All right, the Maya special exhibition at the Royal Ontario Museum is not about the supposed Mayan prophecy that the world will come to an end on December 23, 2012. But even in a serious exhibition, you know they had to address the question. Yet the discussion of the Mayan calendar was just the icing on the cake of a fascinating and absorbing look at the Classical period of this culture (which existed roughly from 250 to 900 AD).
Even people who love Egyptian ruins don’t always know much about actual Egyptian history or culture. With the Mayans, people are probably even less well informed, recognizing only famous pyramids like the one at Chichen Itza, but knowing little beyond that. That’s not really anyone’s “fault,” though; the Mayan logographic writing system has been deciphered only slowly, with the majority of the work being done just since the mid-twentieth century. So the tale of Mayan culture has only recently begun to be told.
The exhibition at the ROM doesn’t provide king lists or battle histories, but it focuses primarily on one city: Palenque. Through films and models, stone carvings and building panels, utensils and bowls, jewellery, and even a few small weapons, we learn a great deal about the everyday lives of nobles and citizens alike. You’ve heard about that ball game played by warriors, where sometimes the penalty for losing was death? We see one of the actual balls they used — fashioned, it seems inevitably, in the shape of a skull. We see the tall, intricately carved incense burners that stood guarding the doorways of temples. And view the portrayals of gods and kings and their doings, on vases and walls.
One thing that fascinated me was the many similarities between what seemed to be the Mayan view of the world’s structure and the Norse view. Each believed in a tripartite world, each had a world tree ascending through all three levels (underworld, earthly world, and heavenly world), and each had a divine bird sitting at the top of that tree. There were other minor similarities too, but I had to be careful not to carry this too far: I overheard one young, enthusiastic gentleman telling his friend how certain he was that Mayan culture was mostly created by Egyptians who found their way to the region. There seems to be a popular need to deny that complex cultures (before our own) could ever be created by “primitive” people; they always seem to have to have needed help from outside, whether those outsiders were Egyptians or space aliens.
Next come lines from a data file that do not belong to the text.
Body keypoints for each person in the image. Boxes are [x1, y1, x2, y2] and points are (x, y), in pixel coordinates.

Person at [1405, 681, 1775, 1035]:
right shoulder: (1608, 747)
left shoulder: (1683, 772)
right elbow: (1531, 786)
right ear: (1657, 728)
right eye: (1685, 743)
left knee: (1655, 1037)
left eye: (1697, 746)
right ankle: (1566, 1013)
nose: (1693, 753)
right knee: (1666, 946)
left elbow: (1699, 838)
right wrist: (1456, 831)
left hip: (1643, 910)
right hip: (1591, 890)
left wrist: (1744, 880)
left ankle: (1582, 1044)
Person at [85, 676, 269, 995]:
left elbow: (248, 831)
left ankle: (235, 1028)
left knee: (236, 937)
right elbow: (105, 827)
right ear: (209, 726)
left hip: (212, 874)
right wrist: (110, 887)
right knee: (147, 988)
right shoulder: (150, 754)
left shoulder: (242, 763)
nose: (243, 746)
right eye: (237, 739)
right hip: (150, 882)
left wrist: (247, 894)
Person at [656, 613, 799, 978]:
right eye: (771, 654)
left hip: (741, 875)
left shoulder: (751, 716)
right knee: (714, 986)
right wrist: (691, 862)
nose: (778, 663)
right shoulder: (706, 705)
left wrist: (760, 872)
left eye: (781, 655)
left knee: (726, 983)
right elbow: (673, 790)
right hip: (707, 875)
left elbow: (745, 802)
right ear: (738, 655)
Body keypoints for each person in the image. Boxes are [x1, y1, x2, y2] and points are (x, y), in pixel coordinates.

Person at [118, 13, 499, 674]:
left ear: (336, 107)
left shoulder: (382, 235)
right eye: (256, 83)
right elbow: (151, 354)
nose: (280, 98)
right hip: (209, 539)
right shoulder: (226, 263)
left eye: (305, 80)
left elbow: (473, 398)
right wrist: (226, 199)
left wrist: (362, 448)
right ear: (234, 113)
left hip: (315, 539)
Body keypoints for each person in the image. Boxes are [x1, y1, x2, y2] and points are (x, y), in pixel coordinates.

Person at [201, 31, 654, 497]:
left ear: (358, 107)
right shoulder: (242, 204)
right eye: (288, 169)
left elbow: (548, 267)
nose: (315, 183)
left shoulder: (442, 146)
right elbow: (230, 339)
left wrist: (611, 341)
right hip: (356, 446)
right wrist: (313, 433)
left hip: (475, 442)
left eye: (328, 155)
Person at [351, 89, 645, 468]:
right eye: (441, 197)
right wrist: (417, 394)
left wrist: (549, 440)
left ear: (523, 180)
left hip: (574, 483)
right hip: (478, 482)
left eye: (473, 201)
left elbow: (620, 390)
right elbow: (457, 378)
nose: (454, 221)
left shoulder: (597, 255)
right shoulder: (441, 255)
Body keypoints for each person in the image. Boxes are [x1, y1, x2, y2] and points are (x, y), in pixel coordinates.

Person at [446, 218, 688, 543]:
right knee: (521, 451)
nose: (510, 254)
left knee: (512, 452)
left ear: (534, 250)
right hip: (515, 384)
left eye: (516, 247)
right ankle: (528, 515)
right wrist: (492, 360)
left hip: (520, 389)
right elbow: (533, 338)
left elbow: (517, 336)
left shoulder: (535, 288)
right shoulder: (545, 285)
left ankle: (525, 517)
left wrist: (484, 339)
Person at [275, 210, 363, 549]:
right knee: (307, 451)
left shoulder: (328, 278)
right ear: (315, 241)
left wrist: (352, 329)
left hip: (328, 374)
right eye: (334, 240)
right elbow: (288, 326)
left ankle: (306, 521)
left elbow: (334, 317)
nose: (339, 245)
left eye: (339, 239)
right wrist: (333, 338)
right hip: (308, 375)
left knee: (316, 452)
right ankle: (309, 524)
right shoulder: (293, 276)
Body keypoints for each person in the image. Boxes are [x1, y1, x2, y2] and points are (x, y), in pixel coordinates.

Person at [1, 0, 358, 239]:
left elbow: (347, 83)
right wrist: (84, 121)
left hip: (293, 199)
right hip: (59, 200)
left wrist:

But human ingenuity is far greater than that, and always has been. The Maya of this period had no wheeled vehicles, for example, yet they found ways to trade goods from city to city (often caravans of messengers carrying goods in pouches on their backs). They also had other ways of transporting the stone and mud bricks they used to create their intricate buildings. They were excellent farmers and hunters. And they built cities, temples, and palaces of immense sophistication. Magnificent Palenque, even after a couple of centuries of investigation, still probably has at least a thousand buildings covered by jungle, yet to be explored.
The Mayan exhibit at the Royal Ontario Museum covers everything, from geography to gods and worship to home life, play, death — and of course, time. The calendar this culture used was another indicator of their sophistication. It involved several different cycles, based on the moon, the solar year, and other astronomical observations. It’s true that the Mayans believed in the destruction and recreation of the world at certain periods (their beliefs resemble Hinduism in that respect), but it’s not true that they believed the next period of destruction would be December of 2012.
That is simply when their latest Long Count of years will come to an end. The Maya viewed it more like we view the end of a century, though on a larger scale. And after all — it was going to be about 1000 years in their future. Were they really going to start carving out the next calendar for the next Long Count, that far ahead of time? (That would be something like our making a calendar, right now, for 2111 A.D. We just don’t need it yet.) They might have started creating the new cycle’s calendar in recent years — except, of course, the Mayan culture as it then was has been gone for about 1060 years. But as it turns out, some of their inscriptions do mention things they expected to happen well after December of 2012. So it simply isn’t the case that they “prophesied” the end of the world at that time.
For anyone who wants to know what Mayan culture was really about, this exhibition is a thorough and fascinating introduction.